To summarize, the authors enlisted a panel of expert developers to review the quality of various pull requests, in terms of architecture, readability, maintainability, etc. (see 8:27 in the video for a partial list of criteria), and then somehow aggregate these criteria into an overall "productivity score." They then trained a model on the judgments of the expert developers, and found that their model had a high correlation with the experts' judgment. Finally, they applied this model to PRs across thousands of codebases, with knowledge of whether the PR was AI-assisted or not.

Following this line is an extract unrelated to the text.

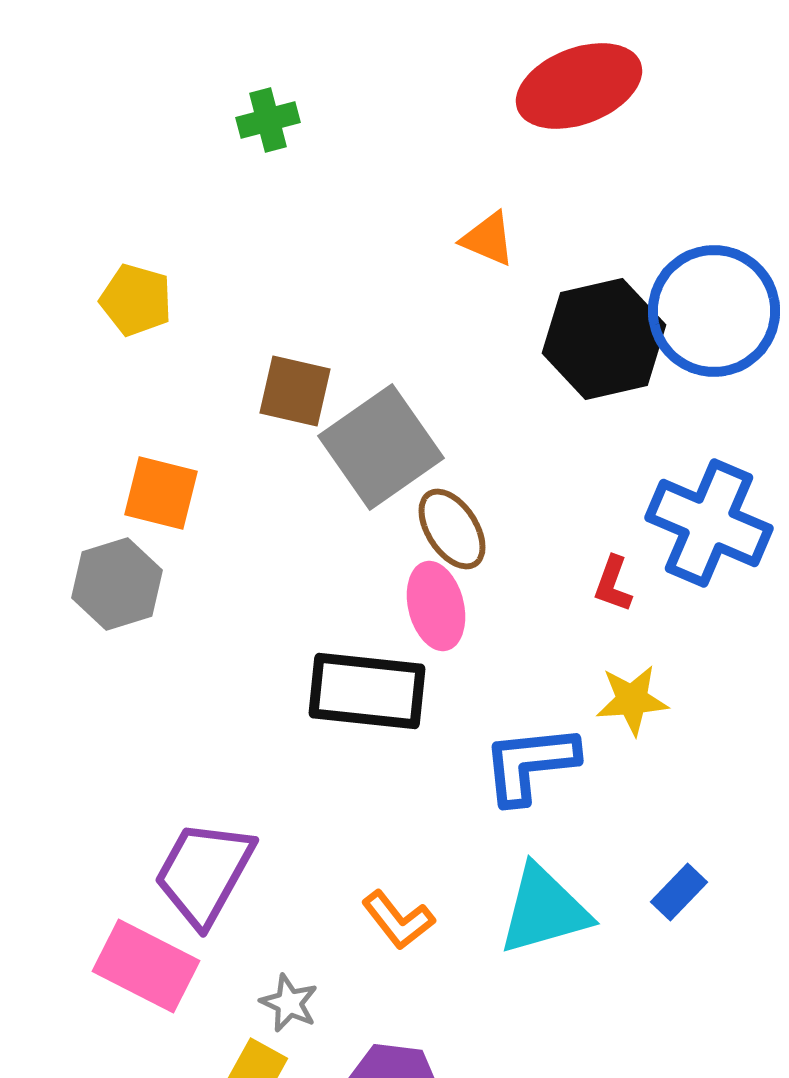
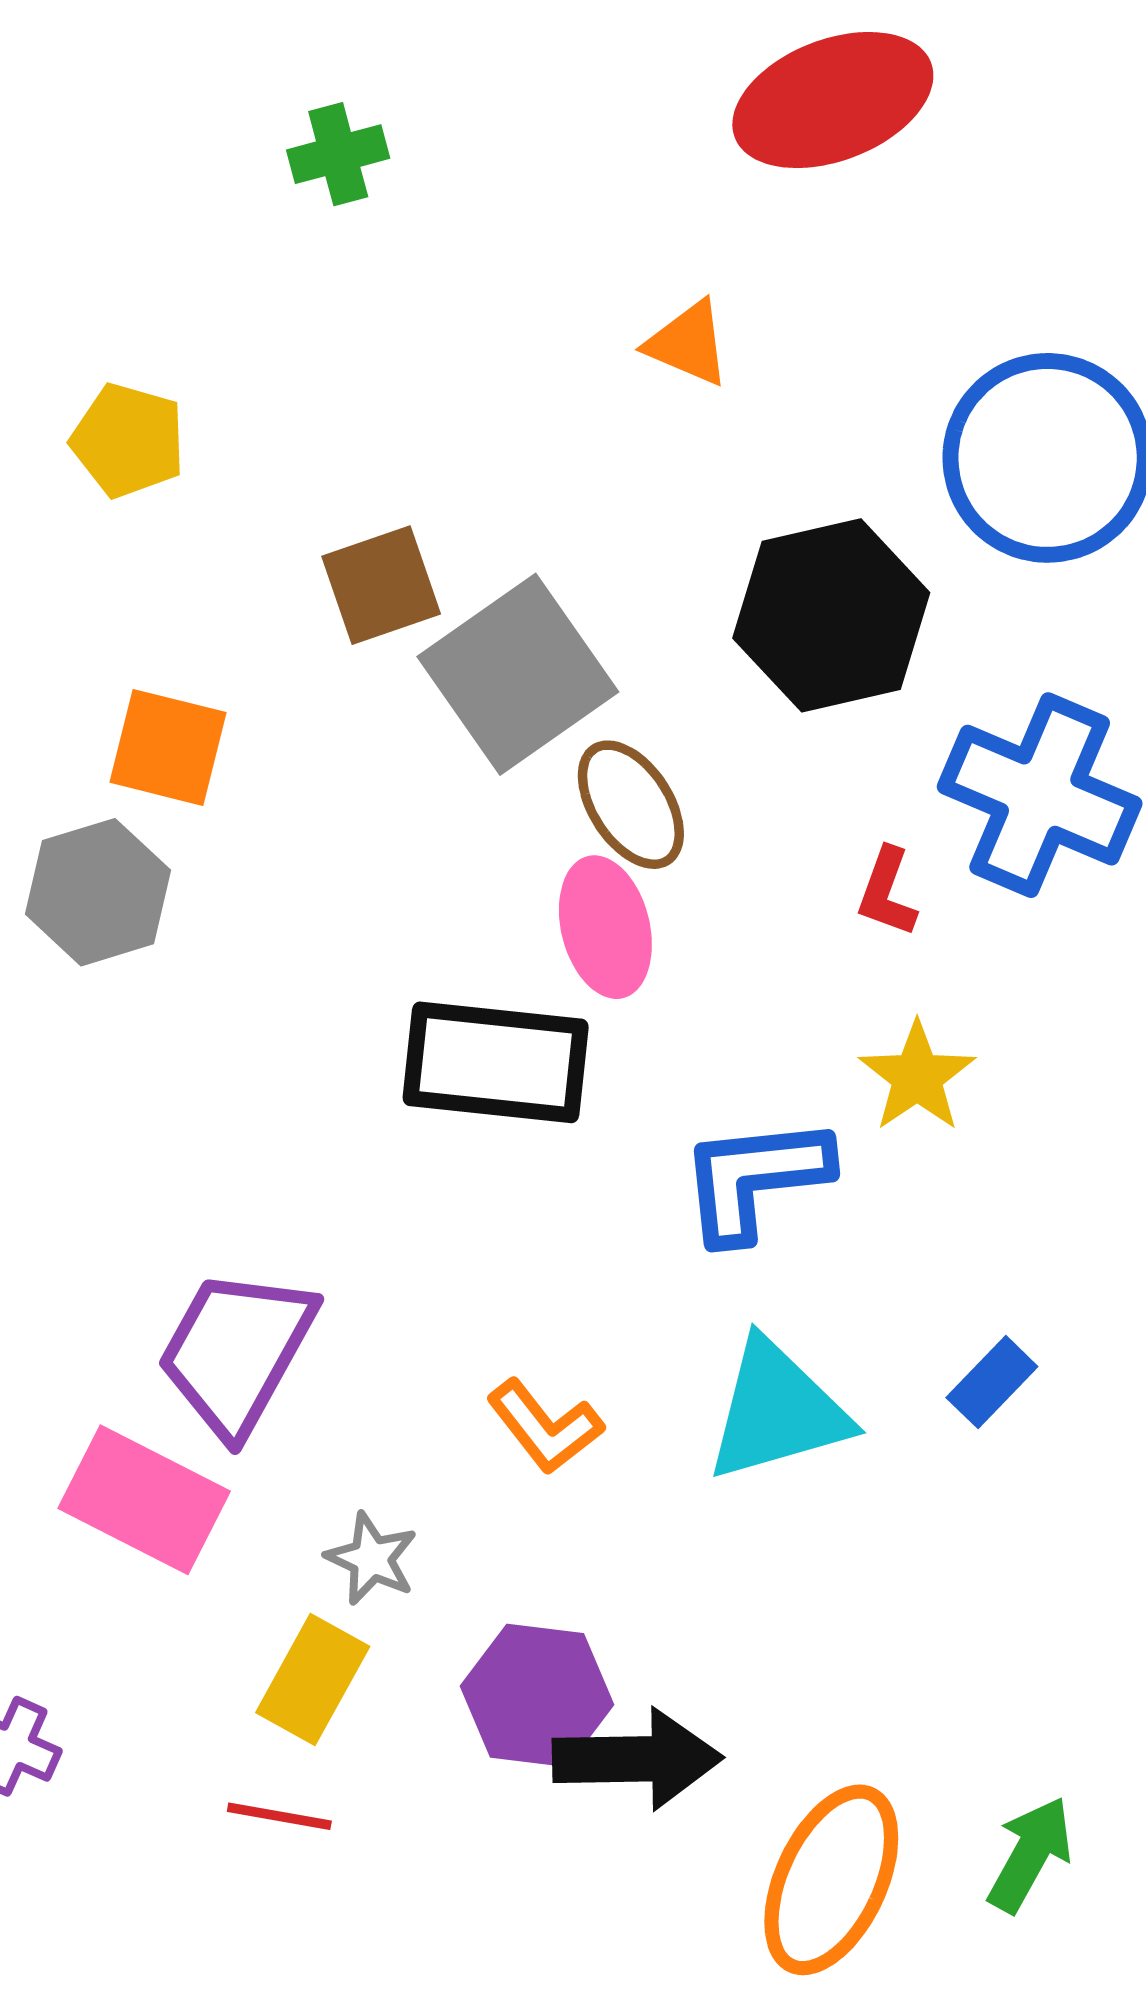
black hexagon: (604, 339) -> (831, 615), moved
brown square: (295, 391) -> (381, 585), turned -32
yellow star: (632, 700) -> (917, 1077), turned -30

They found a 35-40% productivity gain for easy/greenfield tasks, 10-15% for hard/greenfield tasks, 15-20% for easy/brownfield tasks, and 0-10% for hard/brownfield tasks. Most productivity gains went towards "reworked" code, i.e. refactoring of recent code.

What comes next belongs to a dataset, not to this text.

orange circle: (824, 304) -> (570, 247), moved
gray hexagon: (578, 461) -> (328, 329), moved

All in all, this is a great attempt at rigorously quantifying AI impact. However, I do take one major issue with it. Let's assume that their "productivity score" does indeed capture the overall quality of a PR (big assumption). I'm not sure this measures the overall net positive/negative impact to the codebase. Just because a PR is well-written according to a panel of expert engineers doesn't mean it's valuable to the project as a whole. Plenty of well-written code is utterly superfluous (trivial object setters/getters come to mind). Conversely, code that might appear poorly written to an outsider expert engineer could be essential to the project (the highly optimized C/assembly code of ffmpeg comes to mind, or to use an extreme example, anything from Arthur Whitney). "Reworking" that code to be "better written" would be hugely detrimental, even though the judgment of an outside observer (and an AI trained on it) might conclude that said code is terrible.